YOUR ASSIGNMENT
Which lines have the string "dans"? Copy all of them from the entries below.

RECORD EXCERPTS
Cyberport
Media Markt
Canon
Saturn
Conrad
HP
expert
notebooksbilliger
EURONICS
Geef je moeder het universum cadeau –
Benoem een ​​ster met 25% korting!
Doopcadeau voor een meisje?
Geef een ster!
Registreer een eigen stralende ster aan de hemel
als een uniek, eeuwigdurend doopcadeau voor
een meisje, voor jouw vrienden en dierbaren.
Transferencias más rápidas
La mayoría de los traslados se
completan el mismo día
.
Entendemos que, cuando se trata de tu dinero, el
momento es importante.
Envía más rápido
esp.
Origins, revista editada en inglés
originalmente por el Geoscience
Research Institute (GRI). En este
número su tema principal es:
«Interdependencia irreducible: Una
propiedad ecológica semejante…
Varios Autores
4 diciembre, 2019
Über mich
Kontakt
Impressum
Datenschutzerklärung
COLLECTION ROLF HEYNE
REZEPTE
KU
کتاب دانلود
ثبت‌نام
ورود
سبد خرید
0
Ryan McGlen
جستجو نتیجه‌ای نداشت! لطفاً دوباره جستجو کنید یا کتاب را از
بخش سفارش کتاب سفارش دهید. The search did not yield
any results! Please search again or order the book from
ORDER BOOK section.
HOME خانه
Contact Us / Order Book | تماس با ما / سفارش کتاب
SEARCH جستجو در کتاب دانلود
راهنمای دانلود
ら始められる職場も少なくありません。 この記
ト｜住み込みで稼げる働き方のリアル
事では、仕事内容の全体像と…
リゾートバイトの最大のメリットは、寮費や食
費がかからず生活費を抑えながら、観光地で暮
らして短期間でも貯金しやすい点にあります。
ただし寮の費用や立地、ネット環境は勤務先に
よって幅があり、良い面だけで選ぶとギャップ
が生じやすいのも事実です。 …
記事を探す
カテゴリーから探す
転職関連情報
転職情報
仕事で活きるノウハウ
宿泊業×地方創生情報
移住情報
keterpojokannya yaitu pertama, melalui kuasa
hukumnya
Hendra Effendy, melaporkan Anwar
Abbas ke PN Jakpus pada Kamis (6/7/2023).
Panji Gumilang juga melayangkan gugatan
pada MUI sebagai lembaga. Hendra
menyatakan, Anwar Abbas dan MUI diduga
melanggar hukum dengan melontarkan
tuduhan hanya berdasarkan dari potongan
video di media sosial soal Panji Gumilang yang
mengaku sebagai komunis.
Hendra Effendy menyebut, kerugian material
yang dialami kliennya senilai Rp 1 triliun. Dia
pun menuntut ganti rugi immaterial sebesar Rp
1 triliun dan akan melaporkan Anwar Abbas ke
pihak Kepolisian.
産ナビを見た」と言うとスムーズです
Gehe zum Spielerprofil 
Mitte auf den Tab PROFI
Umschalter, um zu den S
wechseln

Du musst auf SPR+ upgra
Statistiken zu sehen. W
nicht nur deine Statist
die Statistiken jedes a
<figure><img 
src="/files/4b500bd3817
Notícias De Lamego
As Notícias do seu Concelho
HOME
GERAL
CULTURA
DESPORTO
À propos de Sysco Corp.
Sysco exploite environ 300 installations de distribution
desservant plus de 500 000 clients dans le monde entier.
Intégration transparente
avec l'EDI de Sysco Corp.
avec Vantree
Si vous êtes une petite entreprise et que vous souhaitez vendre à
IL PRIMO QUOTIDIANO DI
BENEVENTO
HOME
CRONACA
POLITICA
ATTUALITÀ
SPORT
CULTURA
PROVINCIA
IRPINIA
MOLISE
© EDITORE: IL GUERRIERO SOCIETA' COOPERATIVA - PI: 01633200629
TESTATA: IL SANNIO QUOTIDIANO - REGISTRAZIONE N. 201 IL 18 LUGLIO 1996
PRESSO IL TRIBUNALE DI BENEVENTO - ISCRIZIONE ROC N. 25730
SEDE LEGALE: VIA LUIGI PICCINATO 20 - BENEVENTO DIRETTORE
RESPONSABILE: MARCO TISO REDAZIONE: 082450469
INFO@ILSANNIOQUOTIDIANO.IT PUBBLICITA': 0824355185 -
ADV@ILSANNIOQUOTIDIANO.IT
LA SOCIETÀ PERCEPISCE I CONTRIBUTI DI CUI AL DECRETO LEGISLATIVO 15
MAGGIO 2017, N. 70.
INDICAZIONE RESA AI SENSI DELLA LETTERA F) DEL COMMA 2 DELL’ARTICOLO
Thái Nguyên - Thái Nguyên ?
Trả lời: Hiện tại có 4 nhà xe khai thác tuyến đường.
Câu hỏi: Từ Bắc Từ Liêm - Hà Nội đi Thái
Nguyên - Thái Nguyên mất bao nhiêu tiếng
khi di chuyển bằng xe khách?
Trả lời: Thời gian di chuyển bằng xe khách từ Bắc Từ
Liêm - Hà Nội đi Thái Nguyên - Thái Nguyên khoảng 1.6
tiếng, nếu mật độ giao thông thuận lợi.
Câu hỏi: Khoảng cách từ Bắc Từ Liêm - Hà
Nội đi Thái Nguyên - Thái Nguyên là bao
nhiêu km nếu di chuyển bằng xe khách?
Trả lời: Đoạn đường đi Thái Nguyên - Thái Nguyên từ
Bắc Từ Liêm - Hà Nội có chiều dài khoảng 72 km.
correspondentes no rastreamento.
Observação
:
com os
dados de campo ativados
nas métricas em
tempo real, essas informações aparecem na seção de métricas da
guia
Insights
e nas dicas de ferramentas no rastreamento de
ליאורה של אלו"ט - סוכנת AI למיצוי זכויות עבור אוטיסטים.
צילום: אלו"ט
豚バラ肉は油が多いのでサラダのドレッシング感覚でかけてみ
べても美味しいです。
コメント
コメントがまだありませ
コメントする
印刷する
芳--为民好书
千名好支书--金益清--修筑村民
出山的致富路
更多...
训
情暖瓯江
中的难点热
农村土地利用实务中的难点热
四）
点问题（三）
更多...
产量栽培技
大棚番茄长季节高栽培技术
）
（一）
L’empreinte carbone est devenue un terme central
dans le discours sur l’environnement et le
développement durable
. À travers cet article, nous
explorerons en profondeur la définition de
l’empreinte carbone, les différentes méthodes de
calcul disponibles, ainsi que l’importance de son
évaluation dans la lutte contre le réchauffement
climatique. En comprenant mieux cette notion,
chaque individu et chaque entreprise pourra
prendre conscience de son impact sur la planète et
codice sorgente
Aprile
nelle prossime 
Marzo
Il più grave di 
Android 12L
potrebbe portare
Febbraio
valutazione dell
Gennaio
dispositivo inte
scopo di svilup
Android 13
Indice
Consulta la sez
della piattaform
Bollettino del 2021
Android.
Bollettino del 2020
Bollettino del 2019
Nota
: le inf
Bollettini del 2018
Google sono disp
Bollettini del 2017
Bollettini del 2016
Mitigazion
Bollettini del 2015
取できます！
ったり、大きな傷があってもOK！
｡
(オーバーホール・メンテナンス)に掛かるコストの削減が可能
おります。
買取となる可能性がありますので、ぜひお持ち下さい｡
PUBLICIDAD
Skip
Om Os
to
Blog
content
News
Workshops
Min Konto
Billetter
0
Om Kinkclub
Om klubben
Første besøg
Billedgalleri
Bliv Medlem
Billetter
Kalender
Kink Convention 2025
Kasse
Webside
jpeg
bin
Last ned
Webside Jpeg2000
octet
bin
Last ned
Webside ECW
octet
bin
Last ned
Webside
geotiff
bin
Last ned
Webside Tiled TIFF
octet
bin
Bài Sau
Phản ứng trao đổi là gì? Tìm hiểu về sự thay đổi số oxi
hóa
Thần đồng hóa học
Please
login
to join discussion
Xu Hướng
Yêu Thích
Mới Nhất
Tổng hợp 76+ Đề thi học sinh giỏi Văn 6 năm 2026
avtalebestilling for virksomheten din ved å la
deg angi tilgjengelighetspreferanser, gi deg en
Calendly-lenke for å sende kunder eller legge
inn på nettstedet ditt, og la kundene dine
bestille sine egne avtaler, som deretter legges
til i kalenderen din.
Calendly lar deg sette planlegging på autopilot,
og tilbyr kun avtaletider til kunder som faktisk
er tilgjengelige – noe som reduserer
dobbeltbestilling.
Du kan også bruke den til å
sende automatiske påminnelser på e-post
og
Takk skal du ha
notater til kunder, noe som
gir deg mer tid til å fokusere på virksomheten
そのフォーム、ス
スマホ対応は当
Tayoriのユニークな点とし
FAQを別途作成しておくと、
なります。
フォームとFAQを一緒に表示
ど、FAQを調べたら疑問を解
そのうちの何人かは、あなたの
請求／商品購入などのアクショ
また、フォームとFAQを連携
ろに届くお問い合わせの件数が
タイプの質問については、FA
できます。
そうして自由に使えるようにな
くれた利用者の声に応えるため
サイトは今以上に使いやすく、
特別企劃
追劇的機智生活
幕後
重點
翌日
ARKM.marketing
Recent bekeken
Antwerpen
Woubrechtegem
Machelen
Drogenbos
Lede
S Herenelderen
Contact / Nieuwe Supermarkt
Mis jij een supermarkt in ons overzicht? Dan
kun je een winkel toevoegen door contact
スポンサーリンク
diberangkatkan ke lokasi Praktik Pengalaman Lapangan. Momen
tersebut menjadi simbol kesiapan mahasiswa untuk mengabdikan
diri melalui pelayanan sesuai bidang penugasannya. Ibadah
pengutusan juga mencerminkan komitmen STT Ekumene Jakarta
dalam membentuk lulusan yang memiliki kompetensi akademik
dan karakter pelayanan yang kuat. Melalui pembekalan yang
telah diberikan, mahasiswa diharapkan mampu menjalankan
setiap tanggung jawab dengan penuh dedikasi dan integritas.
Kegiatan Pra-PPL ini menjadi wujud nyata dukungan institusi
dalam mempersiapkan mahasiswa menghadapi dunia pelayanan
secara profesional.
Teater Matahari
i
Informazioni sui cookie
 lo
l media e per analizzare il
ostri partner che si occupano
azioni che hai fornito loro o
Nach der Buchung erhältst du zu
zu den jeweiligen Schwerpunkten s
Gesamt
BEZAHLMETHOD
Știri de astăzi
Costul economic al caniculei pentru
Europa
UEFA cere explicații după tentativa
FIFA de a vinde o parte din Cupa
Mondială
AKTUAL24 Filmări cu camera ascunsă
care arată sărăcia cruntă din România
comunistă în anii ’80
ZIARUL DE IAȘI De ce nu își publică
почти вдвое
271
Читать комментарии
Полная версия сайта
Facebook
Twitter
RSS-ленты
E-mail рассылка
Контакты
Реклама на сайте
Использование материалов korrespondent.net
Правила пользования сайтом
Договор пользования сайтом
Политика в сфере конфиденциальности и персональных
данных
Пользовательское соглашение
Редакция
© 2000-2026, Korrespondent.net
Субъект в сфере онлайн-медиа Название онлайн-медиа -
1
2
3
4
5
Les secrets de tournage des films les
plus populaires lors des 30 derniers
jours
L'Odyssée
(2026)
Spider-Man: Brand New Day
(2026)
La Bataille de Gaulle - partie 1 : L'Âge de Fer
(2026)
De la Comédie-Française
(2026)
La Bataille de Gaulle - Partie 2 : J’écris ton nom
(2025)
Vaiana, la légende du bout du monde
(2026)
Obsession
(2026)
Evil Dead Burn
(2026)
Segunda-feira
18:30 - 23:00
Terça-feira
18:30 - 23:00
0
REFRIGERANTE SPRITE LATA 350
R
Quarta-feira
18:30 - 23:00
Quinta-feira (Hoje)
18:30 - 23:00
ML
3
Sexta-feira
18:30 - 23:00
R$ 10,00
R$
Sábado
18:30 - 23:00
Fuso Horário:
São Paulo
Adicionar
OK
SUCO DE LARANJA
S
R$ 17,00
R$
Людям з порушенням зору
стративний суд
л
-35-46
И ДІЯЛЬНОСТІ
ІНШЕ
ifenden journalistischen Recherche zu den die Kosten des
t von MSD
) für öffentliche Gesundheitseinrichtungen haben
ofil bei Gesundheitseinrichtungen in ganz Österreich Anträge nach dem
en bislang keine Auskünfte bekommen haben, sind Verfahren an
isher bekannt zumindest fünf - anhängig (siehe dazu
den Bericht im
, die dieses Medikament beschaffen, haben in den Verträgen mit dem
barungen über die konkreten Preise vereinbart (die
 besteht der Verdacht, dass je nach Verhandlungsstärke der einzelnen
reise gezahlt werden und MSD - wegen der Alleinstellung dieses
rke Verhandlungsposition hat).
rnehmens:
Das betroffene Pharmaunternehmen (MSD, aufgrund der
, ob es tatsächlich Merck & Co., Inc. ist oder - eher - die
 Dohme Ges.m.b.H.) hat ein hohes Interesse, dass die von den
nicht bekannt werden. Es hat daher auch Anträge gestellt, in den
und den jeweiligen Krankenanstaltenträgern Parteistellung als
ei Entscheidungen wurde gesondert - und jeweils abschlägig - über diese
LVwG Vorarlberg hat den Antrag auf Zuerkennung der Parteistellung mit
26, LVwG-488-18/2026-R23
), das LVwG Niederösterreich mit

ANSWER BOX
desservant plus de 500 000 clients dans le monde entier.
dans le discours sur l’environnement et le
évaluation dans la lutte contre le réchauffement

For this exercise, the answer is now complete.